In the end, Bertolacci was unable to meet expectations and was a lightning rod for criticism. Last season he was a complete shell of his former self as his form was night and day from that of his Genoa days. Instead of his direct lung busting runs at defenders, impressive dribbling, and quick and accurate passing, Bertolacci looked hesitant, passive, lethargic, and absent minded while donning the rossonero jersey. After his awful debut season,it appears as though many are ready to write him off as a flop right away. However these critics should doubt Bertolacci's ability at their own peril, as there are many reasons to believe that the midfielder will bounce-back in 2016/2017.

For starters, Bertolacci was ravaged by injuries throughout last season. Having suffered a grand total of 4 significant injuries which kept him on the treatment table for no less than 67 days and forced him to miss 12 games. Not only are those injury statistics terrible as presented, but the timing of those injuries was inopportune to say the least.

Bertolacci's first injury was a tear in his abductor muscle that he suffered on September 3rd which ultimately kept him out for just under three weeks. Getting injured right at the beginning of the season had to be a big blow to a player who only recently arrived at the club and was probably still getting used to his new surroundings. Bertolacci returned, but only for a short while, as he suffered another muscular injury on October 21st. He would then suffer a setback during his recovery, just before he was set to come off of the injury list and did not return to action until December 9th. Andrea essentially missed the first half of his debut season with his new team, and his inability to hit the ground running likely played a significant part in his subpar season.

Health is not the only reason Andrea Bertolacci is set to bounce-back in 2016/2017. On the surface Bertolacci seemed like a less than ideal fit for a Sinisa Mihajlovic team, and looked ill-suited to playing in a two man midfield. Sinisa Mihajlovic demands grit and ferocity from his midfielders; (except from Montolivo who's apparently undroppable no matter who the manager is) these two traits are far from synonymous with Andrea Bertolacci. On the flip side, new manager Vincenzo Montella values skill, passing and dynamism in the midfield, and all three of those feature in Bertolacci's arsenal.

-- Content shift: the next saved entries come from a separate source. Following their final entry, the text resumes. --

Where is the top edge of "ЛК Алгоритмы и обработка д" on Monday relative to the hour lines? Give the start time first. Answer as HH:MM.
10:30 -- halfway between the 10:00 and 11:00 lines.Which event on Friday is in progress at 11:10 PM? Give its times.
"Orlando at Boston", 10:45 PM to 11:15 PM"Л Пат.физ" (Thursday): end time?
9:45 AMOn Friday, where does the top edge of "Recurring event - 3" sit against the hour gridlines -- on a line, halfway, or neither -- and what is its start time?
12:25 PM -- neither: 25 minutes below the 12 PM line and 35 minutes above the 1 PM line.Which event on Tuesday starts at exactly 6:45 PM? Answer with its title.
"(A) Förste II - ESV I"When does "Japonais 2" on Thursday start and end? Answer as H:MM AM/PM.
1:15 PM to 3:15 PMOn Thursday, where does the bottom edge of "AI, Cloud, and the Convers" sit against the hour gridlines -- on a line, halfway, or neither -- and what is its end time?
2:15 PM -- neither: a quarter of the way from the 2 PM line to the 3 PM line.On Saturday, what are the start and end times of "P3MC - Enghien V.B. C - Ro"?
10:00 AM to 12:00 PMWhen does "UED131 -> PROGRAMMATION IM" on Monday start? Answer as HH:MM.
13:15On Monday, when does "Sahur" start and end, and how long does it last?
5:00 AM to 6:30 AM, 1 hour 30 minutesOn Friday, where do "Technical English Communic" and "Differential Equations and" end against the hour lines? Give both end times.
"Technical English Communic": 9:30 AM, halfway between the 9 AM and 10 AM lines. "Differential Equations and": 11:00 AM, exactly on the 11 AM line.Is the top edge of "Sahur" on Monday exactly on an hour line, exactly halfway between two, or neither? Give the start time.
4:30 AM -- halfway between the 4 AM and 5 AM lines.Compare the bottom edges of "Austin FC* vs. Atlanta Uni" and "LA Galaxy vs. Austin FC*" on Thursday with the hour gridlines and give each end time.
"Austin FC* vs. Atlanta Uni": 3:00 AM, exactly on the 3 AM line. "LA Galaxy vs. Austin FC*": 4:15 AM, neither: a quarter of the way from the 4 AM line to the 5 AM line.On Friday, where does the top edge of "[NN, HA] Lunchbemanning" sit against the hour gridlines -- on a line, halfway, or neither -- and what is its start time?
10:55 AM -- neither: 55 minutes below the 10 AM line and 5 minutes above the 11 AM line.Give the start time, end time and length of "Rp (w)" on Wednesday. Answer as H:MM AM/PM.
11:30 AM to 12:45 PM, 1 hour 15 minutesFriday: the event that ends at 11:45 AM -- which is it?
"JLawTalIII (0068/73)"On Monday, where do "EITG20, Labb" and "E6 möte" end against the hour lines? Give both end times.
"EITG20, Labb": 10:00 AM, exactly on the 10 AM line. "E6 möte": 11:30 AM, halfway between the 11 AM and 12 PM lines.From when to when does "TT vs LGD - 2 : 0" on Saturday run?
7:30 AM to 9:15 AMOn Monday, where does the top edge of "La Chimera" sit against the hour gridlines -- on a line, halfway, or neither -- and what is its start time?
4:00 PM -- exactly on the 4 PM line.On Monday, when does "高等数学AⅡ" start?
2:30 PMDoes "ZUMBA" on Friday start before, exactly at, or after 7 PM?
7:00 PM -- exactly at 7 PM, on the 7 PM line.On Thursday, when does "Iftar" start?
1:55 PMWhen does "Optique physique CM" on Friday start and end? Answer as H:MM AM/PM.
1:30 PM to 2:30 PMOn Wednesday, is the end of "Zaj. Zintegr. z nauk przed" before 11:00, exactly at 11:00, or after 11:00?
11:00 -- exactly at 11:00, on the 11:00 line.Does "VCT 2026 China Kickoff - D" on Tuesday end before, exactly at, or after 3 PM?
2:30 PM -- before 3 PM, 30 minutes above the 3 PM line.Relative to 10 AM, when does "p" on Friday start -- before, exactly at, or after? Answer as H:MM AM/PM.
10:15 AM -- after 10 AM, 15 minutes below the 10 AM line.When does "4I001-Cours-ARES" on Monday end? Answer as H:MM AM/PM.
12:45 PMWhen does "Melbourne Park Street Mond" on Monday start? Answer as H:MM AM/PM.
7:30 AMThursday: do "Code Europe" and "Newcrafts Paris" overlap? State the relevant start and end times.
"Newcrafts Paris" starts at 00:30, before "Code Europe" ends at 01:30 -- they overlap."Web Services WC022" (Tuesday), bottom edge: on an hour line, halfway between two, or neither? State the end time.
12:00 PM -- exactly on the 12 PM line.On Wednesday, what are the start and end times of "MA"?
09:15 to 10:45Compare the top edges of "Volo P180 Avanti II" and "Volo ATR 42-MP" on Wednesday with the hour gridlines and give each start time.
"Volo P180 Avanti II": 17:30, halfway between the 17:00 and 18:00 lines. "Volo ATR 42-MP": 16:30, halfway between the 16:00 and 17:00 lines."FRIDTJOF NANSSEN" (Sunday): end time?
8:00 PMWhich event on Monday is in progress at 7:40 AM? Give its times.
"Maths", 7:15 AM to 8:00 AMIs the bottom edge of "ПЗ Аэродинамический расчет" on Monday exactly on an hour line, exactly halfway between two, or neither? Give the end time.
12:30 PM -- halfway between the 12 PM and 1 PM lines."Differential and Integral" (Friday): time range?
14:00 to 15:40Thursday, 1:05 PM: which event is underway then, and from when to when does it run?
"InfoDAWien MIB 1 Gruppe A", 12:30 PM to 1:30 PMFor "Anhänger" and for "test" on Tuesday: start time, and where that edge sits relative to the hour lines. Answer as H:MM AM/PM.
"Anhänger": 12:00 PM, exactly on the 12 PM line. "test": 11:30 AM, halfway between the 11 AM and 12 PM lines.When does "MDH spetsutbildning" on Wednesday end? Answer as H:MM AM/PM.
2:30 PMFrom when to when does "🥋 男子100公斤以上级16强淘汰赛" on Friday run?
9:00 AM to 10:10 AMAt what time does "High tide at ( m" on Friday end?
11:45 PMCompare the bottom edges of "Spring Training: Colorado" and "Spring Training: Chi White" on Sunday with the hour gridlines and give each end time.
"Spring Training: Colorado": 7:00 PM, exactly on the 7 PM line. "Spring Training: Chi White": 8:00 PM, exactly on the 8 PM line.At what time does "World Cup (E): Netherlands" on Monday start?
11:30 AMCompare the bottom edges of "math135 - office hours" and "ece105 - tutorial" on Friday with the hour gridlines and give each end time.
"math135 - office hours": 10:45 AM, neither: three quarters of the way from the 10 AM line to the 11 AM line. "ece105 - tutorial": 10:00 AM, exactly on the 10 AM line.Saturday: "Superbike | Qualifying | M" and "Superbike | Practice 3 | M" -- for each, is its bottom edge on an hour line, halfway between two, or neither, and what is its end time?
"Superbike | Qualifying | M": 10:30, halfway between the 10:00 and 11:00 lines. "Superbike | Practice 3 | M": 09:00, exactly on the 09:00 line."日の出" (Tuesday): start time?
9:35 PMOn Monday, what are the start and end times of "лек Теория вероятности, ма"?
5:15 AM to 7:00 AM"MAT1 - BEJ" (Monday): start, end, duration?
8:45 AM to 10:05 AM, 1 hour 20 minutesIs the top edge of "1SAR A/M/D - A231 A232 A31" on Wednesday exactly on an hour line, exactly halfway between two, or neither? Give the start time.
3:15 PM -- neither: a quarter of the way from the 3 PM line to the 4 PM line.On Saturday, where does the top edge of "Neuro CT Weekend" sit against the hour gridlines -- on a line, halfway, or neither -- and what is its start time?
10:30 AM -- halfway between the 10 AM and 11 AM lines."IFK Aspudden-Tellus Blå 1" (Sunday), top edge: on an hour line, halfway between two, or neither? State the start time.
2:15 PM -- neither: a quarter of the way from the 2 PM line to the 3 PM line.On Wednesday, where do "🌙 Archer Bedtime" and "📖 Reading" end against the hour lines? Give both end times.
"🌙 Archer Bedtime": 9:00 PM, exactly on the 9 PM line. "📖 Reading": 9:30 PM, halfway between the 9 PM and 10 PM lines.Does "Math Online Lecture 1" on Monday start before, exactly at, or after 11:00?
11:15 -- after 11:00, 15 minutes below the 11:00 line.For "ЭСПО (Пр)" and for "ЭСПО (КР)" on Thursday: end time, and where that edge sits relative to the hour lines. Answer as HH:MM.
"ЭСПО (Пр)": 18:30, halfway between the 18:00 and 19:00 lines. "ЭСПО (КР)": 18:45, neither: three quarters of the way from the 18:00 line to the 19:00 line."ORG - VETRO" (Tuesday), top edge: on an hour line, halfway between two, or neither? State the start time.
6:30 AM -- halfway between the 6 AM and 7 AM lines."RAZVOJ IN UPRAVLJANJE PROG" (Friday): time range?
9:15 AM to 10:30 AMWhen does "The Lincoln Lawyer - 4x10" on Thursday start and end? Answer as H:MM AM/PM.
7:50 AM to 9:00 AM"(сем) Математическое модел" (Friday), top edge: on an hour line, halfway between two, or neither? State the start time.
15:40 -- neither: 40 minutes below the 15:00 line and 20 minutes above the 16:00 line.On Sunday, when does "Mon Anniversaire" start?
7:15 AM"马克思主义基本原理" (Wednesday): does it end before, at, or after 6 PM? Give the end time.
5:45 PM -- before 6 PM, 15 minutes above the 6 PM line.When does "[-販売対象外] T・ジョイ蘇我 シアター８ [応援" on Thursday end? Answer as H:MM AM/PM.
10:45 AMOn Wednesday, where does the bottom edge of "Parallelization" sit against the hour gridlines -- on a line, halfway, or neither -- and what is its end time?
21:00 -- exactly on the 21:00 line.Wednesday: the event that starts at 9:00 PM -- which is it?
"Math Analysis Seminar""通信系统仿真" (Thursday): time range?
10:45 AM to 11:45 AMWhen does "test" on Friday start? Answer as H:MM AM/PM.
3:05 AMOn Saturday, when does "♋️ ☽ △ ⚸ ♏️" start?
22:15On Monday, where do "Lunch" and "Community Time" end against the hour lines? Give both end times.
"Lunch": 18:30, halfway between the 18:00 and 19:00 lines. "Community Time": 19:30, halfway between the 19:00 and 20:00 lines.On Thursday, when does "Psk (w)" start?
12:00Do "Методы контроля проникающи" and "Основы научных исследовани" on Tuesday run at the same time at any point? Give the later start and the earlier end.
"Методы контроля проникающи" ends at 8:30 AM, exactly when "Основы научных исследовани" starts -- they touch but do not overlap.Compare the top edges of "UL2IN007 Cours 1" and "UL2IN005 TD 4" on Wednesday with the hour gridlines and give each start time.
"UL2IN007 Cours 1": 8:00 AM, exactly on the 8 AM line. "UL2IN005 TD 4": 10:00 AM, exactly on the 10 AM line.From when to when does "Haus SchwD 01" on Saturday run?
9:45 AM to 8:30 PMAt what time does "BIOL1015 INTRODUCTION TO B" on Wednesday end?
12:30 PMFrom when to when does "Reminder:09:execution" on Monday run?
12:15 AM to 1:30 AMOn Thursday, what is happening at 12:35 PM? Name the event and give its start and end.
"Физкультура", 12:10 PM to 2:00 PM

In addition, Bertolacci was often deployed besides Riccardo Montolivo in Mihajlovic's 4-4-2, and it doesn't take the tactical mind of Carlo Ancelotti to understand why that was a complete calamity. Both provide next to no defensive cover, and Montolivo is certainly not the man to stay back and cover for Bertolacci when the Italian is pushing the ball up field and linking up with his attackers. Bertolacci is a much better fit as a mezzala in a three man midfield, and Montella has already confirmed his plan is to play with three men in the middle of the park.  This managerial change should help Bertolacci immensely.

Despite Bertolacci's subpar first season fans should not lose faith in him just yet. One year ago he was considered one of the best young midfielders on the peninsula, and one injury plagued season where he was utilized incorrectly should not drastically change that characterization. Bertolacci should certainly not be absolved of all blame for his poor season, and it is his responsibility to go out and perform in 2016/2017, but it appears as though he is now in a much better situation to succeed.